I've tried to write and rewrite this comment, but it oozes disdain every time. So here's my best:
I expect that if a file uses CRLF everywhere, `git merge` will not leave it in a state with mixed line endings after inserting conflict resolution markers that end in LF instead of CRLF.
This shouldn't require a configuration option, but if it does, fine. However, Git doesn't even seem to have this.
What it does have are 'autocrlf' and 'eol' and 'text' options/attributes. For anyone who mentions those, I'm going to ask that you be familiar with not just what those actually control, but also how they're documented in the git man pages and in the book from git-scm.org—the entire premise was a discussion about Git's user-facing parts. By either source, those options control line normalization (i.e., implicit automatic conversion), which is not what I'm talking about. And the documentation for those is sick enough that even if they were the things to look to in order to configure this, then the idea that Git's UI is on par with Mercurial nowadays would still be wrong.

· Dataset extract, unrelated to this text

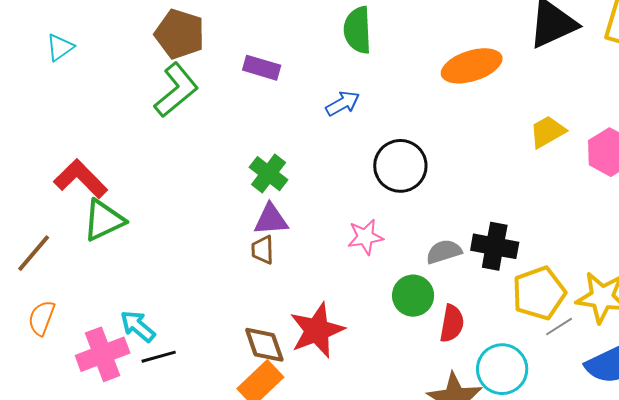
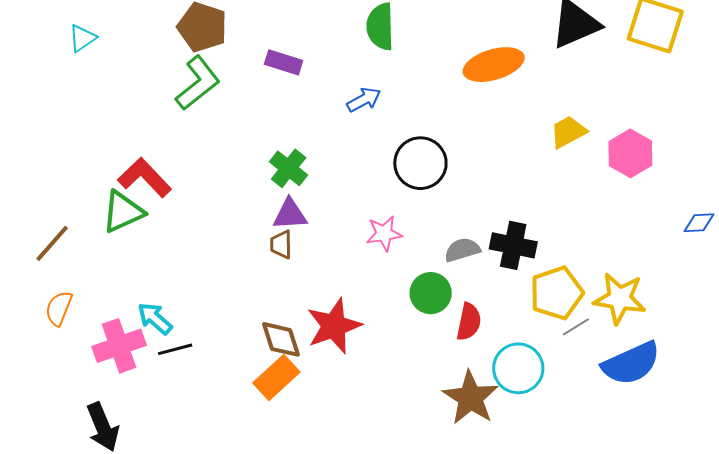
red L-shape: (81, 179) -> (145, 178), moved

EDIT: To clarify, the desired approach for this is, "Use whatever line endings the file is already using". Git's approach to this is, "Standardize on either LF or CRLF, and at your discretion enable what amounts to some glorified git hooks to ensure that policy is followed, through the use of some obtusely documented configuration options. Make sure to work around any problems with that (e.g., when it's corrupting files that should have never been normalized) by applying another liberal layer."
"Don't standardise on line endings" is not a good idea. The whole CRLF thing is already completely stupid. Why are you trying to justify a dumb design decision, and claim that trying to standardise the way source code line endings are stored is a bad thing.
Not to mention that you can't send CRLF in emails. So how are you going to email patches.